The world’s biggest refiner, China Petroleum & Chemical Corp., known as Sinopec, outperformed its domestic state-run rivals in the first half of the year due to value generated from its refining business, reporting 19.9 billion yuan ($3 billion) in profit for the first half of the year, according to an August 28 filing with the Hong Kong stock exchange. While that’s down 22 % from the same period in 2015, it’s more than double its net income in the second half of last year, when it posted its weakest earnings since 2002.
Sinopec’s rival, PetroChina Co., the country’s biggest upstream oil and gas producer, saw net income drop to 531 million yuan in the first half of the year, a 98% decline, even after booking a 24.5 billion yuan gain from selling a Central Asian gas pipeline network. CNOOC Ltd., China’s largest offshore explorer, reported a 7.74 billion yuan loss, mainly from a charge on the value of its Canadian oil sands assets.
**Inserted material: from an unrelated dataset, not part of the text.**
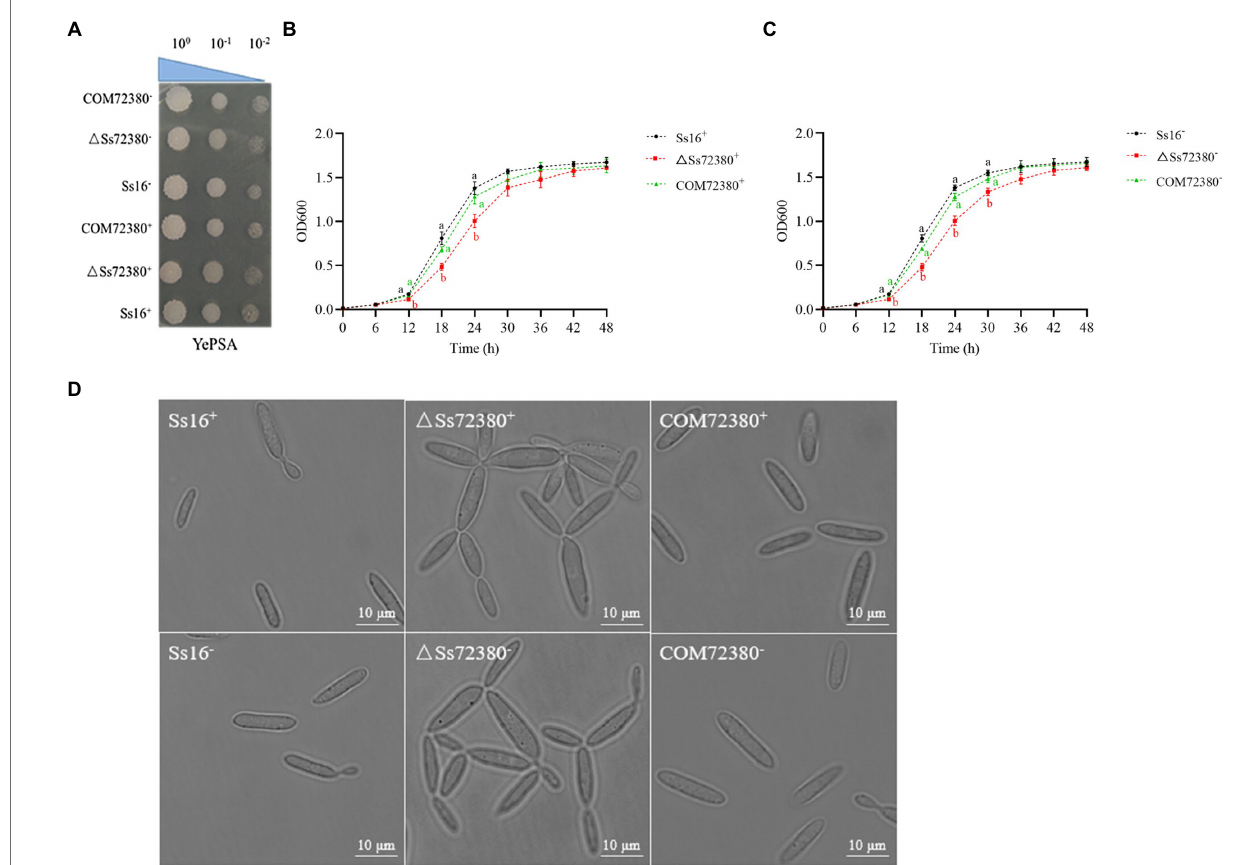
FIGURE 3 | Effects of the SsCI72380 gene on the haploid phenotype of S. scitamineum . (A) Haploid colonies of wild-types ( Ss16 + and Ss16 − ), knockout mutants ( Δ Ss72380 + and Δ Ss72380 − ), and complementary mutants ( COM72380 + and COM72380 − ) were spotted on YePSA plates and incubated at 28 ° C for 48 h. (B,C) Haploid growth curve, each sample had three replicates. Bars indicate the SE. Different lowercase letters represent a difference at the 0.05 level. (D) Microscopic images of sporidia of WT, deletion mutants, and complementary mutants (YePS liquid medium, 28 ° C, 200 rpm, 48 h, observed under 100× oil immersion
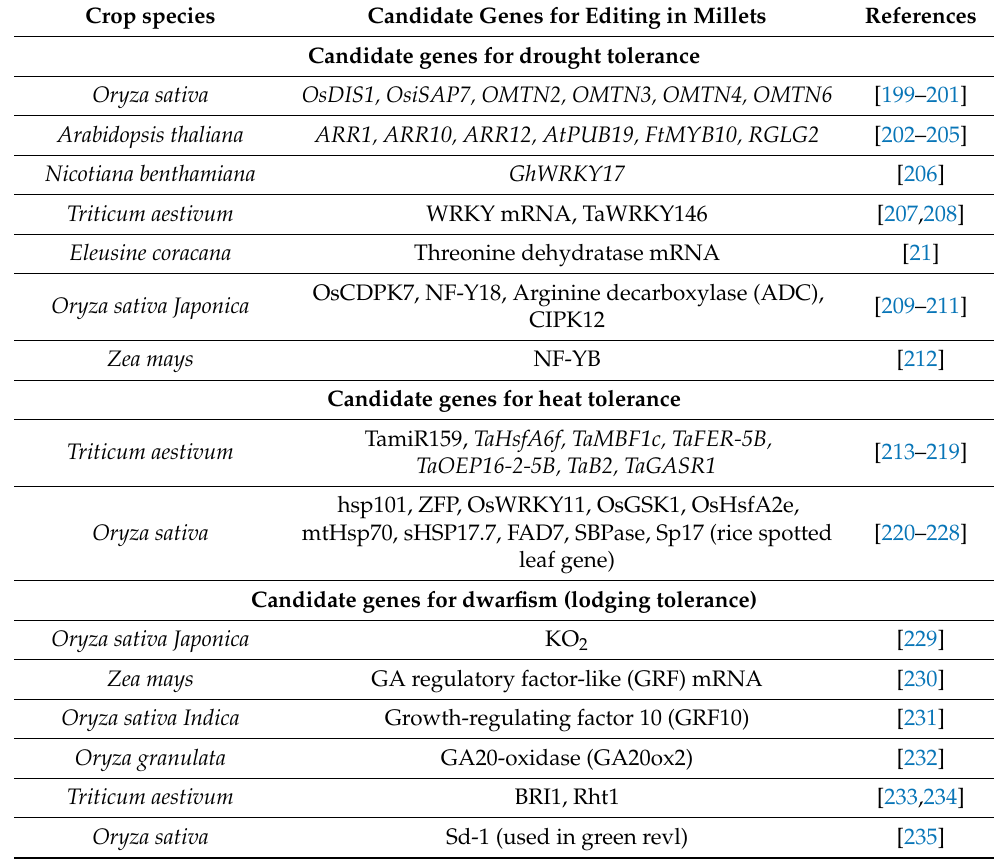
Table 2. List of candidate genes from related species for potential CRISPR/Cas9 editing in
A slump in crude prices benefits fuel makers like Sinopec as their supply costs fall, though the company is still vulnerable to the collapse as it’s also the country’s third-biggest oil and gas producer. Sinopec processed 115.9 million tons of crude into fuels during the first half of the year. That’s roughly equal to almost 4.67 million bpd, according to Bloomberg calculations. PetroChina refined the equivalent of nearly 2.66 million bpd, the company said in its release last week.
Sinopec will raise refining throughput in the second half of the year to 120 million tons, up 3.5% from the first six months, the company said on August 28.
China’s oil refiners earlier this year got a boost from a government policy that halts retail fuel price adjustments when oil falls below $40 a barrel, putting a floor under gasoline and diesel prices while crude continued to drop. The rule boosted margins during Sinopec’s first quarter, when net income tripled from a year ago to 6.66 billion yuan. China’s state-run oil giants have been cutting back on spending, mainly impacting their exploration and production operations. The companies are relying more on overseas crude and natural gas to sustain output as production dwindles at home from aging, high-cost oil fields.
Sinopec reduced capital expenditures in the first half of the year by more than 40% from the same period in 2015 to 13.5 billion yuan. PetroChina’s fell 17.5% to 50.9 billion yuan. CNOO’s spending for the period dropped 33% to 22 billion yuan.